Cuando llegó al valle, la gente del pueblo empezó a advertirle sobre la existencia del dragón, tratando de disuadirla de salir del pueblo después de la puesta de sol. Ella escuchaba, con atención e interés genuino, sonreía y agradecía y a continuación, seguía su camino. Ella no quiso salvar a nadie. Solo quiso comprender.
“Lo incómodo contiene el mensaje”, pensó ella.
Y así, en la mañana, clara y silenciosa, caminó hacia la montaña. Serena y consciente. Con presencia. Con la práctica silenciosa de quien ha meditado todos los días, con su propio ruido. Sabía que el verdadero encuentro sería con ella misma, reflejada en los ojos de aquel ser antiguo y desconocido.
Cuando llegó a la cueva, se quedó en silencio. Sentándose, cerró los ojos y respiró.
Tres inhalaciones después, el dragón salió. Tranquilo. Parecía el más sorprendido. Su mirada era profunda, como de quien ha esperado siglos para ser visto de verdad.
—¿Por qué has venido? —dijo con voz solitaria, que resonaba en el alma.
—He venido a escuchar lo que todavía no me he dicho —respondió ella—. He venido a recordarme lo que olvidé. Y tú pareces ser el portador de esa verdad.
El dragón no respondió. Solo se acercó y la envolvió con su aliento. No quemaba. Era cálido, como un abrazo ancestral.
Durante días, la mujer no combatió al dragón. Meditó con él. Le habló desde el corazón. Le preguntó por qué había elegido quedarse, qué mensajes traía, qué heridas de la humanidad estaba sosteniendo. Y él respondió. No con palabras, sino con gestos, con sensaciones, con memorias que despertaban en ella emociones dormidas.
El dragón representaba la metáfora viva del inconsciente: grande, imponente, poderoso… pero inofensivo si se le mira con amor. Y fue ahí cuando ocurrió la transformación. No del dragón. De ella.
Porque entendió que el verdadero cambio no viene del esfuerzo y la confrontación, sino de la aceptación y una rendición consciente. Que el crecimiento no es una escalada hacia afuera, sino una bajada amorosa hacia adentro. Que su labor no era guiar, sino acompañar. No era motivar, sino sostener el silencio donde cada uno se escucha a sí mismo.

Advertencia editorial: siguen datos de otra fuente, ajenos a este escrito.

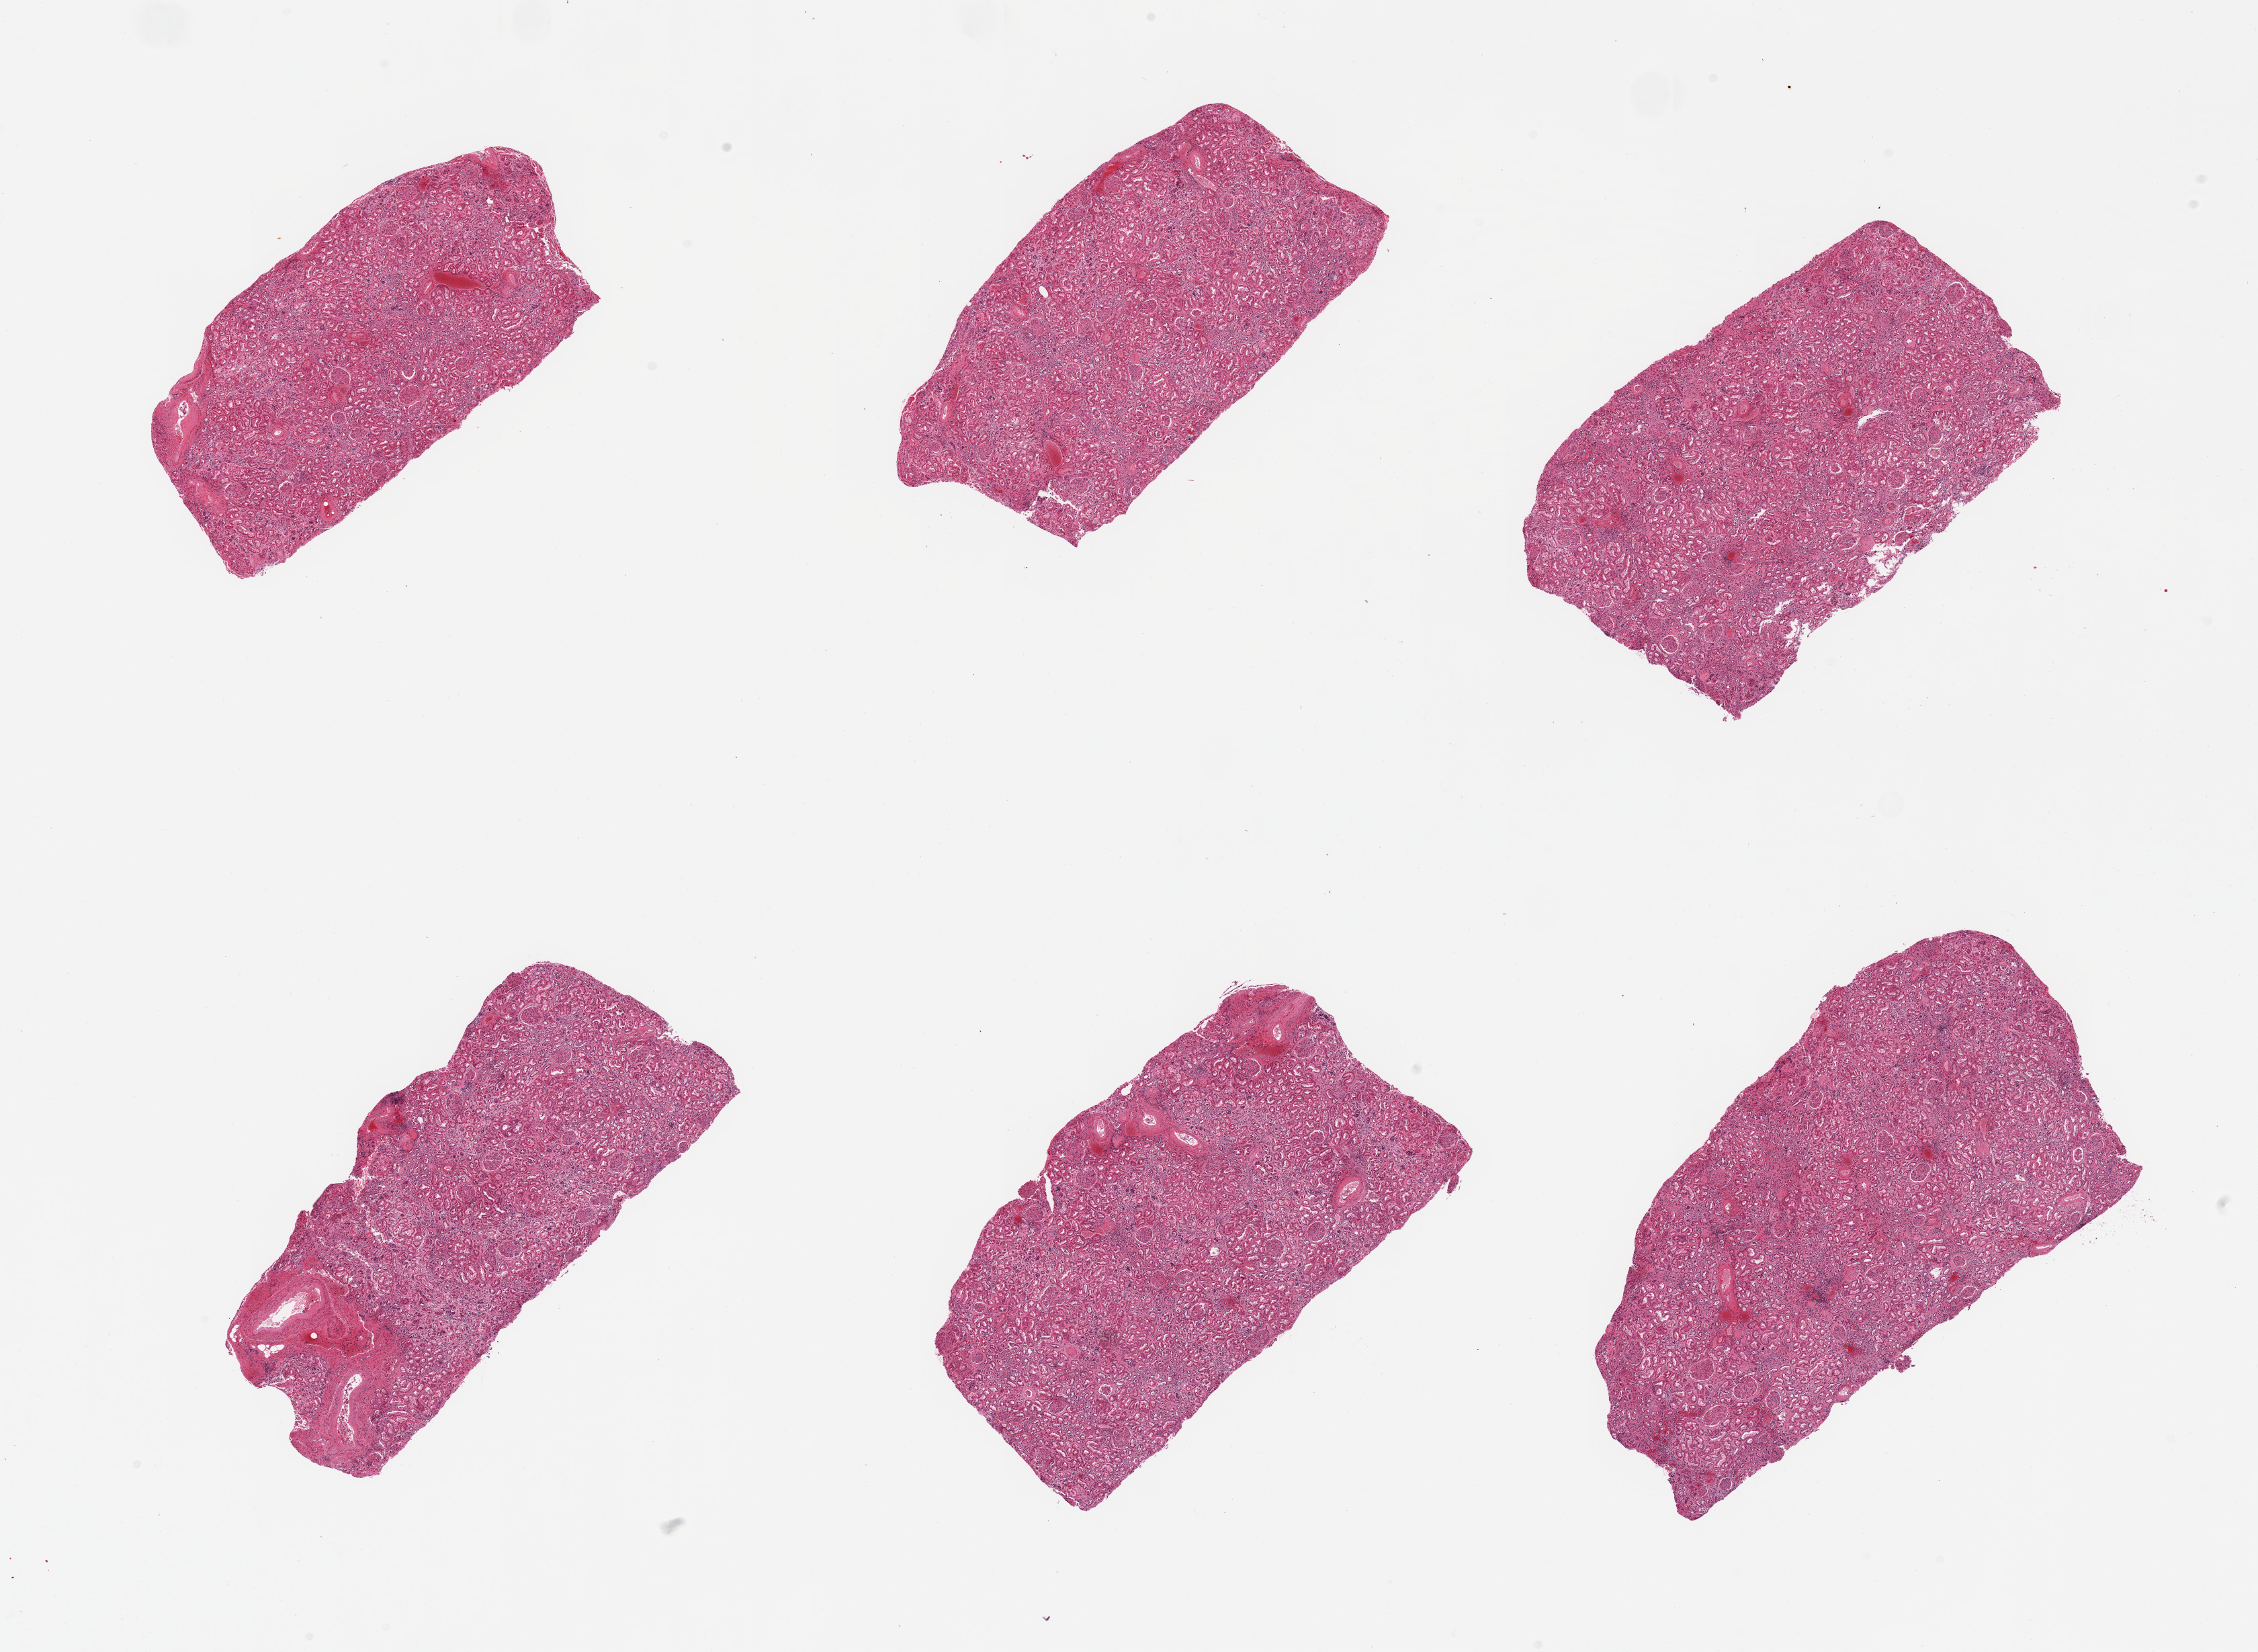
H&E whole-slide image, brightfield — low-resolution overview of the scanned area, about 26.6 x 19.4 mm, PAXgene-fixed, paraffin-embedded tissue, target tissue: renal cortex, tissue donor sample.
Review note (as recorded): 6 pieces, markedly autolzyed; glomeruli present.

Cuando volvió al pueblo, no traía al dragón sometido. Caminaban juntos. El pueblo se asustó al principio. Pero al ver la calma en su rostro, la ternura en su andar, y la belleza del vínculo entre ambos, algo cambió. La confianza cubrió con su suave y sólido manto los miedos del pasado.
Y comprendieron que el dragón no era el enemigo. Era el espejo silencioso. Y que a veces, lo que más nos asusta… es justo lo que necesitamos abrazar.
Desde entonces, cada año, florecen rosas en los caminos. Rosas rojas como la pasión por vivir despiertos. Como el amor que nace cuando dejamos de huir de nosotros mismos. Y si alguna vez encuentras tu propio dragón, siéntate. Respira. Escucha. Abraza. Sostén. Y ríndete al a vida! No está ahí para destruirte. Está ahí para devolverte a ti.